After Janaillac’s resignation, in a joint letter sent to Air France management, the unions wrote, “We will show we are responsible and not immediately call a strike.” They said they would continue asking for talks without mounting strike action, however, even after a new CEO was named: “That is why, for the time being, there is no scheduled date for strike action.”

But now, the unions have changed course and told management they cannot wait, fearing wildcat actions could erupt across the company. Karine Monségu, co-general secretary at CGT-Air France, said: “On the ground, people are angry. The workers want to go back to war. Management has to understand it can’t ignore the workers.”

At the same time, the airline’s unions are demanding to meet with management as soon as possible, to restart talks before walkouts begin.

Air France-KLM management plans to present “actions and measures” today at the central works committee meeting. According to Libération, “They indicate that management’s new wage proposal only includes a 3.65 percent wage extension payable in three instalments and spread out until February.” Like the last contract voted down by the workers, this is far below what workers are demanding.

Air France management is counting on the unions to bludgeon workers into accepting the contract. In a letter to the Air France unions, interim CEO Anne-Marie Couderc wrote: “Concrete responses must be provided … we must make sure the coming weeks will be useful in addressing the concerns that have been expressed.”

The unions, terrified by the growing opposition, demanded to meet earlier with management to find a new deal to peddle to the workers. “Why wait for June 14?” asked Philippe Evain, head of the National Union of Airline Pilots (SNPL). He claimed that the delay in scheduling talks “is profoundly damaging to the company… This wait-and-see approach is scandalous.”

Similarly, at the Stalinist CGT, Monségu asserted, “Management must urgently organise a meeting with us.”

Militancy and social anger are rising among workers in France and internationally. However, the only way to struggle against social and wage austerity is to break the stranglehold over workers’ struggles maintained by the trade unions, backed by petty-bourgeois politicians like Jean-Luc Mélenchon and the New Anti-capitalist Party. The construction of a network of rank-and-file committees in the workplaces must serve to take control of the strikes out of the hands of the unions and unify the different strikes against the policies and regime of French president Emmanuel Macron.

Air France workers have already passed through important experiences. The union bureaucracies have done everything to strangle strikes after having negotiated contracts that accepted wage cuts, job cuts and attacks on working conditions.

In 2014, Air France pilots launched a strike against cuts to wages and benefits as Air France tried to found a low-cost subsidiary, Transavia, to transfer staff toward lower-wage positions. After two weeks of a powerful strike, Air France was financially on its knees, and the pilots were on the verge of victory.

Precisely at this time, terrified by the prospect of a victory that would encourage militancy far more broadly, the unions called off strike action. “It is our duty to preserve the future of our company and to tend to its wounds, before irreversible damage is caused,” the unions declared in a joint statement.

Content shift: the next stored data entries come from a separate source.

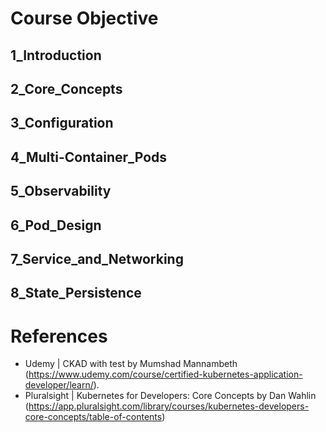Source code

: # Course Objective

## 1_Introduction

## 2_Core_Concepts

## 3_Configuration

## 4_Multi-Container_Pods

## 5_Observability

## 6_Pod_Design

## 7_Service_and_Networking

## 8_State_Persistence


# References

- Udemy | CKAD with test by Mumshad Mannambeth (https://www.udemy.com/course/certified-kubernetes-application-developer/learn/). 
- Pluralsight | Kubernetes for Developers: Core Concepts by Dan Wahlin (https://app.pluralsight.com/library/courses/kubernetes-developers-core-concepts/table-of-contents)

The unions did not object to a collapse in wages. What they feared was a victory of the workers, which they were determined to avoid in order to boost profits and discourage broader strike action in France and in airlines across Europe.

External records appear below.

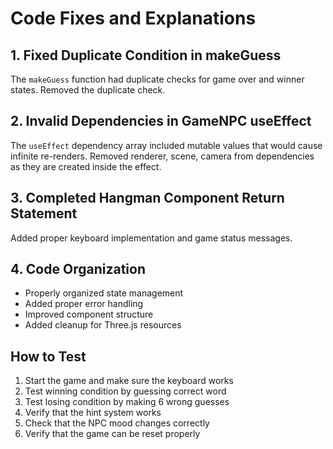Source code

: # Code Fixes and Explanations

## 1. Fixed Duplicate Condition in makeGuess
The `makeGuess` function had duplicate checks for game over and winner states. Removed the duplicate check.

## 2. Invalid Dependencies in GameNPC useEffect
The `useEffect` dependency array included mutable values that would cause infinite re-renders. Removed renderer, scene, camera from dependencies as they are created inside the effect.

## 3. Completed Hangman Component Return Statement
Added proper keyboard implementation and game status messages.

## 4. Code Organization
- Properly organized state management
- Added proper error handling
- Improved component structure
- Added cleanup for Three.js resources

## How to Test
1. Start the game and make sure the keyboard works
2. Test winning condition by guessing correct word
3. Test losing condition by making 6 wrong guesses
4. Verify that the hint system works
5. Check that the NPC mood changes correctly
6. Verify that the game can be reset properly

The only viable perspective is to fight to unify the struggles of the working class and develop them independently of the trade unions. Not only at Air France, but among rail workers, public sector workers and retail workers, strikes have been called against job and wage cuts. It is only by turning these actions into a political struggle against Macron that workers can take forward their struggles and prepare a real victory.